_Source extract_
These things are all great, and indeed, they are all things that adults are expected to do. But I would argue that, by themselves, they do not make you an adult. They simply prevent you from being a child, which is not the same thing.

That’s because most people who do these things do them because they are rule-and transaction-based. They are a means to some superficial end. You prepare for a job interview because you want to get a good job. You learn how to clean your house because its level of cleanliness has direct consequences on what people think of you.

You manage your finances because if you don’t, you will be royally fucked one day down the road. Bargaining with rules and the social order allows us to be well-functioning human beings in the world.

Eventually, though, we realize that the most important things in life cannot be gained through bargaining. You don’t want to bargain with your father for love, or your friends for companionship, or your boss for respect.

Bargaining with people into loving or respecting you feels shitty. It undermines the whole project. If you have to convince someone to love you, then they don’t love you. If you have to cajole someone into respecting you, then they will never respect you. If you have to convince someone to trust you, then they won’t actually trust you.

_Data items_
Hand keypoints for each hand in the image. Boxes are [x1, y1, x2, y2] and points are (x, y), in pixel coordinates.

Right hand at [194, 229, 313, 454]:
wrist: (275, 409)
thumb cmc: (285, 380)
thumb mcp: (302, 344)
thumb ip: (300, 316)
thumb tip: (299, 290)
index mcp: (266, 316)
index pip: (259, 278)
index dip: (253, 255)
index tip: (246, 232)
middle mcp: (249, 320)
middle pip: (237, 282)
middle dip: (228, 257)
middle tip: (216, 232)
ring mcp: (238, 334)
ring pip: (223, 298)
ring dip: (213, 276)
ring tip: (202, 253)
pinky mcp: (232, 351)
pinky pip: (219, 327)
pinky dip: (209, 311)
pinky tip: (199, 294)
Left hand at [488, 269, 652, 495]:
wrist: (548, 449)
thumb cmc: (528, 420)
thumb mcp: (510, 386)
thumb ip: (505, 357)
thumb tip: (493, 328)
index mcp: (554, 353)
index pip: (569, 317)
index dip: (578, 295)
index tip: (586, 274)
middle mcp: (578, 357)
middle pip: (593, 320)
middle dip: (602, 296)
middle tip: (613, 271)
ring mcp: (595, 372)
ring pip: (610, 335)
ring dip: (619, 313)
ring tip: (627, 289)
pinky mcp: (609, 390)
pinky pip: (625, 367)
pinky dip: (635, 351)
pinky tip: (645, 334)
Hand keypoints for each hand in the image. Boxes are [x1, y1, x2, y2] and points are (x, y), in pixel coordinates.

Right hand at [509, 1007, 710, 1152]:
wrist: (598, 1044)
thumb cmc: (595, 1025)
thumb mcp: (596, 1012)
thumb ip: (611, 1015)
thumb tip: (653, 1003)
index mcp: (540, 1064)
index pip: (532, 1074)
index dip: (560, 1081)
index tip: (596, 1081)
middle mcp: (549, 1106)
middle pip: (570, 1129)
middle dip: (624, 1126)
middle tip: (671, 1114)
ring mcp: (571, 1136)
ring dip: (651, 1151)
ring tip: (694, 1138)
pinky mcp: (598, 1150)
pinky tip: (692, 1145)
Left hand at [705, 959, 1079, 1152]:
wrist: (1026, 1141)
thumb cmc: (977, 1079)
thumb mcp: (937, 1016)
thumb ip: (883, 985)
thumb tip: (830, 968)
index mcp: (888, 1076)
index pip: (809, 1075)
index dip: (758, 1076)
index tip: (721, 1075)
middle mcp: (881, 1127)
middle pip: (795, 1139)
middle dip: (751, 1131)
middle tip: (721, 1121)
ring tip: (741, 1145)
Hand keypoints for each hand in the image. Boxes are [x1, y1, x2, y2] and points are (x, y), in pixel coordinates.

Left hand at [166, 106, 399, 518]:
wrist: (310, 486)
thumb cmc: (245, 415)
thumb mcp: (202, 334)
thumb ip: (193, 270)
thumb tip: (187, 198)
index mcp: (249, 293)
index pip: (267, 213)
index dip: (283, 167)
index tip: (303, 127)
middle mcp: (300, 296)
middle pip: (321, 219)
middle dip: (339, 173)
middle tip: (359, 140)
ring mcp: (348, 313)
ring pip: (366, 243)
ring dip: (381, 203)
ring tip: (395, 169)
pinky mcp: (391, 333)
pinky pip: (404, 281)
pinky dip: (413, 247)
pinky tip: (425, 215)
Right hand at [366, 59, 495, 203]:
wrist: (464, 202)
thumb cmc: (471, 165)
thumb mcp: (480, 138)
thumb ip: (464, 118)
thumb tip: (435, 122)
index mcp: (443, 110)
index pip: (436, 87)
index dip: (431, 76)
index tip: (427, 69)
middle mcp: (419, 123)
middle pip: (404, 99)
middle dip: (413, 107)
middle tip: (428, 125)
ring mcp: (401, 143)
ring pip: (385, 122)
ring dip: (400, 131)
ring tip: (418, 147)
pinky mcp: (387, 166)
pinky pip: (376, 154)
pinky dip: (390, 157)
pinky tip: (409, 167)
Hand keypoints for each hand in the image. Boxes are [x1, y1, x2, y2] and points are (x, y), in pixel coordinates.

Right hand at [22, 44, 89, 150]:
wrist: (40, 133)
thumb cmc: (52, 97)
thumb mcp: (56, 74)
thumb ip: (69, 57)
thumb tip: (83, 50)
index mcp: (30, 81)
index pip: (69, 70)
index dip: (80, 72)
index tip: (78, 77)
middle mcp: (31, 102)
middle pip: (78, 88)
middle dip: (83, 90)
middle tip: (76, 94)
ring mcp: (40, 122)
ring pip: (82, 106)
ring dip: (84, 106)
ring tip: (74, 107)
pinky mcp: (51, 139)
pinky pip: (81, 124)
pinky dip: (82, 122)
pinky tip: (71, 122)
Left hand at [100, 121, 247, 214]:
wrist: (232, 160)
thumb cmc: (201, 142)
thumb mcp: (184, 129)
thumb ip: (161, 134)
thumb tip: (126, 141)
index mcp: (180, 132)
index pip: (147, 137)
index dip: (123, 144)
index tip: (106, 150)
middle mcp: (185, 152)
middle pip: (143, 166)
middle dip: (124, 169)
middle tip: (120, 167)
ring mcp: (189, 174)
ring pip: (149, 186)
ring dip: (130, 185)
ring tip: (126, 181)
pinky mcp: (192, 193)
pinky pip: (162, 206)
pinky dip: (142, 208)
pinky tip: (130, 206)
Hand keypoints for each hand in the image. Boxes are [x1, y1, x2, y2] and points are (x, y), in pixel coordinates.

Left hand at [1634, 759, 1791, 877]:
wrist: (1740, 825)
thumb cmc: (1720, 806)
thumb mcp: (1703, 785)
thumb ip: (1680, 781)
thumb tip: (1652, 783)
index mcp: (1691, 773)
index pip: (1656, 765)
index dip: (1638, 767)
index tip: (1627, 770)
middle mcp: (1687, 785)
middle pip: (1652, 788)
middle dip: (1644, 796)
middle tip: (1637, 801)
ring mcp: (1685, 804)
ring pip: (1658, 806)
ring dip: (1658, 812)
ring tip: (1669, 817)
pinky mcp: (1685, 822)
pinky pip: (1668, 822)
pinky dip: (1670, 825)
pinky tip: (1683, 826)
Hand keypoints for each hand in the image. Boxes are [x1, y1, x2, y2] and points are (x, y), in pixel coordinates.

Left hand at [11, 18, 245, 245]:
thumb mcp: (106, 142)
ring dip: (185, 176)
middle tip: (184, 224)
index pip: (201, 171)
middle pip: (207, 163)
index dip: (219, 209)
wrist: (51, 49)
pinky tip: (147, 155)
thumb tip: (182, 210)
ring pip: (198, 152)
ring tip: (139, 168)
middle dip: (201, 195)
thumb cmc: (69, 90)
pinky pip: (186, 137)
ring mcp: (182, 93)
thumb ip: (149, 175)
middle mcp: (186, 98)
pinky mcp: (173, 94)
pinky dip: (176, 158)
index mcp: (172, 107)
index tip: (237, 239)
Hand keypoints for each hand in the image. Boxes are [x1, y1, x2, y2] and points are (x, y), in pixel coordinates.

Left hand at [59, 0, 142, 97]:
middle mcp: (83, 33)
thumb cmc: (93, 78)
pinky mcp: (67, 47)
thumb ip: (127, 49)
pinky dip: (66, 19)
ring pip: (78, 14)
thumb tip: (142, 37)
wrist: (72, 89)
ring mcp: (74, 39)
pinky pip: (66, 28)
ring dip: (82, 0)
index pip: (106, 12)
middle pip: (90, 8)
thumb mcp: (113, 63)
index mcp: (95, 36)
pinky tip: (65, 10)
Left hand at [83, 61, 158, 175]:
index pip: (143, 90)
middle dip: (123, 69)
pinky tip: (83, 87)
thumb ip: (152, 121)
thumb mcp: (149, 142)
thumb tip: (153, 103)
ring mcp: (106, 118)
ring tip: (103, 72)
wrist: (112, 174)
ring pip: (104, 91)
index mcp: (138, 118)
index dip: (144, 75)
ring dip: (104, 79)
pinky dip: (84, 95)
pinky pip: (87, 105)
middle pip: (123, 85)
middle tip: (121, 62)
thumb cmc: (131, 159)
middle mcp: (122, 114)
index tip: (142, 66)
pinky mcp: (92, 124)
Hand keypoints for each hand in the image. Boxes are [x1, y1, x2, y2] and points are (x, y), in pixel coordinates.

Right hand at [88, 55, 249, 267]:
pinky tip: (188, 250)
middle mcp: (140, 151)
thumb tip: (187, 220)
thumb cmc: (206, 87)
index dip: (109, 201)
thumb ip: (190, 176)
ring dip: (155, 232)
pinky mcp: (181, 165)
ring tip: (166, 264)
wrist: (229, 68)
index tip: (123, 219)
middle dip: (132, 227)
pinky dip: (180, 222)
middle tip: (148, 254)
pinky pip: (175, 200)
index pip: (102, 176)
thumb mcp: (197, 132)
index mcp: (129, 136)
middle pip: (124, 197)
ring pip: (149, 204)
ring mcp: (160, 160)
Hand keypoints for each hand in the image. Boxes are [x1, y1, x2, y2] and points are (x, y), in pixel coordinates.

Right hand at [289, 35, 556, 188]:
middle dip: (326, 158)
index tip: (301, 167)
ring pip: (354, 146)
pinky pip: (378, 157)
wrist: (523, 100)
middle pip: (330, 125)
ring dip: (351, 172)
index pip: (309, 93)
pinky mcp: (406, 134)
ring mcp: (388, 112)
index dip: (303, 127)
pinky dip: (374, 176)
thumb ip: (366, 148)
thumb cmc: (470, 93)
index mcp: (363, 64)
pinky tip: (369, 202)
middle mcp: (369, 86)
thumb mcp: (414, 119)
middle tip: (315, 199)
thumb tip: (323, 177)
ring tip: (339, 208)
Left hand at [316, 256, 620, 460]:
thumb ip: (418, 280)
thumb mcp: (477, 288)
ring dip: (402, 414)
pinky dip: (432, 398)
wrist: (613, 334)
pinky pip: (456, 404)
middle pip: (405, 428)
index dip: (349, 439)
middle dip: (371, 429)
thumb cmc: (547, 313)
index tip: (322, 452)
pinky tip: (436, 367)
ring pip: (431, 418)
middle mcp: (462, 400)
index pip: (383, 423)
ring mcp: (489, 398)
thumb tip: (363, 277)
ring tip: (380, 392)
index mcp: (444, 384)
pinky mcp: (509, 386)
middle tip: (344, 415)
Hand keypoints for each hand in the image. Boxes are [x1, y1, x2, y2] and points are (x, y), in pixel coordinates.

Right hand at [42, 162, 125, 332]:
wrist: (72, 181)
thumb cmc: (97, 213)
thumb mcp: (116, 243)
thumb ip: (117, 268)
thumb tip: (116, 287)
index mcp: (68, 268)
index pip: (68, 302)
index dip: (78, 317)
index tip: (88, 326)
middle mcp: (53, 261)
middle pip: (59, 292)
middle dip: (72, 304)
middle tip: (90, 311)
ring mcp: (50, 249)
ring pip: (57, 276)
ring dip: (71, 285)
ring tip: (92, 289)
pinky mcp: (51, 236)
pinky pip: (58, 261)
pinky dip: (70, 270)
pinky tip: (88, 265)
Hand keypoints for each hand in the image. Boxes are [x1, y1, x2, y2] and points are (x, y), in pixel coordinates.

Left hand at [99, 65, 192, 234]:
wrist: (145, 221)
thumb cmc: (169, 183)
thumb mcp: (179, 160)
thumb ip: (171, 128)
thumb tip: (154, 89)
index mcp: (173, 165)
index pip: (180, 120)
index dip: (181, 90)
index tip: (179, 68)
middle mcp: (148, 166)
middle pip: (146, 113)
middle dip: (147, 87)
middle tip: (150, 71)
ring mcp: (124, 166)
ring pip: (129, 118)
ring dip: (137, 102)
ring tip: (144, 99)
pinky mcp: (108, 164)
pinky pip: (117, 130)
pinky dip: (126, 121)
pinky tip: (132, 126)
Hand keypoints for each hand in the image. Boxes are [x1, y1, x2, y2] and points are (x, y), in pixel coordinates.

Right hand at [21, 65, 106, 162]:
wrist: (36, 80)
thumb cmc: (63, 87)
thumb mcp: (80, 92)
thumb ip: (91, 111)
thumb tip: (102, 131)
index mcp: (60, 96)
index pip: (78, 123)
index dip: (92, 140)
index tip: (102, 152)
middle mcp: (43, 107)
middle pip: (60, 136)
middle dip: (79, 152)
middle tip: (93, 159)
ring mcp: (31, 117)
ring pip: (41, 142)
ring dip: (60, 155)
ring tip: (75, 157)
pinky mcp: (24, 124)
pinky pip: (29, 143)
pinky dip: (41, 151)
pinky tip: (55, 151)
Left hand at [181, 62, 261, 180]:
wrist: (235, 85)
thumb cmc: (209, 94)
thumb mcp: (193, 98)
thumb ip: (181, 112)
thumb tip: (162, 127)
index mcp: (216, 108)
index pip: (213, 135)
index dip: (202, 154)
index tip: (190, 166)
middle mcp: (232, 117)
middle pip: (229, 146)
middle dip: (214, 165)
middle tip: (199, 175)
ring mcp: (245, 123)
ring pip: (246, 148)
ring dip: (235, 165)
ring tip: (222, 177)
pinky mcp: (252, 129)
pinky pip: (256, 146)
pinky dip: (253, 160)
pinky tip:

_What to work on_
a - According to the passage on adulthood and bargaining, what three things do you not want to bargain for, and from whom?
b - Return the stretch of the passage on adulthood and bargaining from "These things are" through "think of you.", copied word for word.

_Task answers_
a - Love from your father, companionship from your friends, and respect from your boss.

b -
These things are all great, and indeed, they are all things that adults are expected to do. But I would argue that, by themselves, they do not make you an adult. They simply prevent you from being a child, which is not the same thing.

That’s because most people who do these things do them because they are rule-and transaction-based. They are a means to some superficial end. You prepare for a job interview because you want to get a good job. You learn how to clean your house because its level of cleanliness has direct consequences on what people think of you.